# TO DO:
Nothing in the entries may be altered; copy them in full.

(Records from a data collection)
[Start of Attachment]
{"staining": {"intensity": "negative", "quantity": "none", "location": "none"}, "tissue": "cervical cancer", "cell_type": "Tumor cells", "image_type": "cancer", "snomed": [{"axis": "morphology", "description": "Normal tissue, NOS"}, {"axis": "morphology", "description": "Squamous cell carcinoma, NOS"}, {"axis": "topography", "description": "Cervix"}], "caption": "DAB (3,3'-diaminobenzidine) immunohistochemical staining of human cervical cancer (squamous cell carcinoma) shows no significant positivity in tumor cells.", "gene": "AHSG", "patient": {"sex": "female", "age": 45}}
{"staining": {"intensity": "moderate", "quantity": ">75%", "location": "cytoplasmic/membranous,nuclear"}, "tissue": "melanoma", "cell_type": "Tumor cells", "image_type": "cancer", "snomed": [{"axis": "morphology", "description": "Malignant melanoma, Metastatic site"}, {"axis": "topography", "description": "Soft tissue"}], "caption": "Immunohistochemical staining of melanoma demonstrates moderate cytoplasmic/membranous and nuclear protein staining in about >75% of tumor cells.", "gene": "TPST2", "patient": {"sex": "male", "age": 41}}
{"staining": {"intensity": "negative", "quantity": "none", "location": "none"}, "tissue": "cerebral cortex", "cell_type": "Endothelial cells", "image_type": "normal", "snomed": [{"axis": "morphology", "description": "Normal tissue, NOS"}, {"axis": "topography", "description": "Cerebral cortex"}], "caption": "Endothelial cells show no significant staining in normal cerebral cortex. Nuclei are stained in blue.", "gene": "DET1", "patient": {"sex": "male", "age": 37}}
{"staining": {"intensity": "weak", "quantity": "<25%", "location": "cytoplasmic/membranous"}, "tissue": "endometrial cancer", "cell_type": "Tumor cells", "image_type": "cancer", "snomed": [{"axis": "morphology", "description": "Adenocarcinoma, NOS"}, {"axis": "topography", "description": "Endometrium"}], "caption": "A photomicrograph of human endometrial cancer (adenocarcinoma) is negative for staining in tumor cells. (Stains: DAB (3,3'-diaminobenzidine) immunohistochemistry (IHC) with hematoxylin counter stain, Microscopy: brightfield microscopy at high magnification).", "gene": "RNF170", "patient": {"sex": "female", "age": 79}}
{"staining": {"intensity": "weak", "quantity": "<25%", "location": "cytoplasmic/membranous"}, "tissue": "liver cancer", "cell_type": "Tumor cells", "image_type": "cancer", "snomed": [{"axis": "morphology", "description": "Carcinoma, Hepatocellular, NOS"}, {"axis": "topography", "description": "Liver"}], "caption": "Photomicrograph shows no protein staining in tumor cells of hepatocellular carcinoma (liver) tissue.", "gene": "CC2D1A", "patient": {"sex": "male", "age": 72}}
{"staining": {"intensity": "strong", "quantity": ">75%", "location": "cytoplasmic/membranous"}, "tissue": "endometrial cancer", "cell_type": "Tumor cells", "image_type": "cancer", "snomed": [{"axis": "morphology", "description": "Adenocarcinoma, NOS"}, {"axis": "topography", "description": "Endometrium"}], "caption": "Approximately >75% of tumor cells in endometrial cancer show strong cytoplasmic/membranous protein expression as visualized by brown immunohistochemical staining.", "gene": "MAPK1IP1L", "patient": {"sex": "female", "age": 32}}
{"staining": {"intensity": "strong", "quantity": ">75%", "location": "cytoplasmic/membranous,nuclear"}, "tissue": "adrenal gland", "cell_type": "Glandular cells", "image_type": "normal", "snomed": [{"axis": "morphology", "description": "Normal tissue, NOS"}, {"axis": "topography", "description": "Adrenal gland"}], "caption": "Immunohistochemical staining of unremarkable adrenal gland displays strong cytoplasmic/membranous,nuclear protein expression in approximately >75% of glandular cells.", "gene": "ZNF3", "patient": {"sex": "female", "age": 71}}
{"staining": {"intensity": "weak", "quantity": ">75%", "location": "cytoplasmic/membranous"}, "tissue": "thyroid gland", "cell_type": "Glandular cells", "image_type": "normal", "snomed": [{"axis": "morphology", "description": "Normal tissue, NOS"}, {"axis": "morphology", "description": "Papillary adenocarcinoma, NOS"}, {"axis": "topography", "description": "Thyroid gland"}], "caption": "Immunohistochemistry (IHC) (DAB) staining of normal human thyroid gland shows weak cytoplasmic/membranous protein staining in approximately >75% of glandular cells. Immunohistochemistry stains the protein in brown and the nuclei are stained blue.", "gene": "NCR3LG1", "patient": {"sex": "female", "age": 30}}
[End of Attachment]
# OUTPUT OF THE TASK:
{"staining": {"intensity": "negative", "quantity": "none", "location": "none"}, "tissue": "cervical cancer", "cell_type": "Tumor cells", "image_type": "cancer", "snomed": [{"axis": "morphology", "description": "Normal tissue, NOS"}, {"axis": "morphology", "description": "Squamous cell carcinoma, NOS"}, {"axis": "topography", "description": "Cervix"}], "caption": "DAB (3,3'-diaminobenzidine) immunohistochemical staining of human cervical cancer (squamous cell carcinoma) shows no significant positivity in tumor cells.", "gene": "AHSG", "patient": {"sex": "female", "age": 45}}
{"staining": {"intensity": "moderate", "quantity": ">75%", "location": "cytoplasmic/membranous,nuclear"}, "tissue": "melanoma", "cell_type": "Tumor cells", "image_type": "cancer", "snomed": [{"axis": "morphology", "description": "Malignant melanoma, Metastatic site"}, {"axis": "topography", "description": "Soft tissue"}], "caption": "Immunohistochemical staining of melanoma demonstrates moderate cytoplasmic/membranous and nuclear protein staining in about >75% of tumor cells.", "gene": "TPST2", "patient": {"sex": "male", "age": 41}}
{"staining": {"intensity": "negative", "quantity": "none", "location": "none"}, "tissue": "cerebral cortex", "cell_type": "Endothelial cells", "image_type": "normal", "snomed": [{"axis": "morphology", "description": "Normal tissue, NOS"}, {"axis": "topography", "description": "Cerebral cortex"}], "caption": "Endothelial cells show no significant staining in normal cerebral cortex. Nuclei are stained in blue.", "gene": "DET1", "patient": {"sex": "male", "age": 37}}
{"staining": {"intensity": "weak", "quantity": "<25%", "location": "cytoplasmic/membranous"}, "tissue": "endometrial cancer", "cell_type": "Tumor cells", "image_type": "cancer", "snomed": [{"axis": "morphology", "description": "Adenocarcinoma, NOS"}, {"axis": "topography", "description": "Endometrium"}], "caption": "A photomicrograph of human endometrial cancer (adenocarcinoma) is negative for staining in tumor cells. (Stains: DAB (3,3'-diaminobenzidine) immunohistochemistry (IHC) with hematoxylin counter stain, Microscopy: brightfield microscopy at high magnification).", "gene": "RNF170", "patient": {"sex": "female", "age": 79}}
{"staining": {"intensity": "weak", "quantity": "<25%", "location": "cytoplasmic/membranous"}, "tissue": "liver cancer", "cell_type": "Tumor cells", "image_type": "cancer", "snomed": [{"axis": "morphology", "description": "Carcinoma, Hepatocellular, NOS"}, {"axis": "topography", "description": "Liver"}], "caption": "Photomicrograph shows no protein staining in tumor cells of hepatocellular carcinoma (liver) tissue.", "gene": "CC2D1A", "patient": {"sex": "male", "age": 72}}
{"staining": {"intensity": "strong", "quantity": ">75%", "location": "cytoplasmic/membranous"}, "tissue": "endometrial cancer", "cell_type": "Tumor cells", "image_type": "cancer", "snomed": [{"axis": "morphology", "description": "Adenocarcinoma, NOS"}, {"axis": "topography", "description": "Endometrium"}], "caption": "Approximately >75% of tumor cells in endometrial cancer show strong cytoplasmic/membranous protein expression as visualized by brown immunohistochemical staining.", "gene": "MAPK1IP1L", "patient": {"sex": "female", "age": 32}}
{"staining": {"intensity": "strong", "quantity": ">75%", "location": "cytoplasmic/membranous,nuclear"}, "tissue": "adrenal gland", "cell_type": "Glandular cells", "image_type": "normal", "snomed": [{"axis": "morphology", "description": "Normal tissue, NOS"}, {"axis": "topography", "description": "Adrenal gland"}], "caption": "Immunohistochemical staining of unremarkable adrenal gland displays strong cytoplasmic/membranous,nuclear protein expression in approximately >75% of glandular cells.", "gene": "ZNF3", "patient": {"sex": "female", "age": 71}}
{"staining": {"intensity": "weak", "quantity": ">75%", "location": "cytoplasmic/membranous"}, "tissue": "thyroid gland", "cell_type": "Glandular cells", "image_type": "normal", "snomed": [{"axis": "morphology", "description": "Normal tissue, NOS"}, {"axis": "morphology", "description": "Papillary adenocarcinoma, NOS"}, {"axis": "topography", "description": "Thyroid gland"}], "caption": "Immunohistochemistry (IHC) (DAB) staining of normal human thyroid gland shows weak cytoplasmic/membranous protein staining in approximately >75% of glandular cells. Immunohistochemistry stains the protein in brown and the nuclei are stained blue.", "gene": "NCR3LG1", "patient": {"sex": "female", "age": 30}}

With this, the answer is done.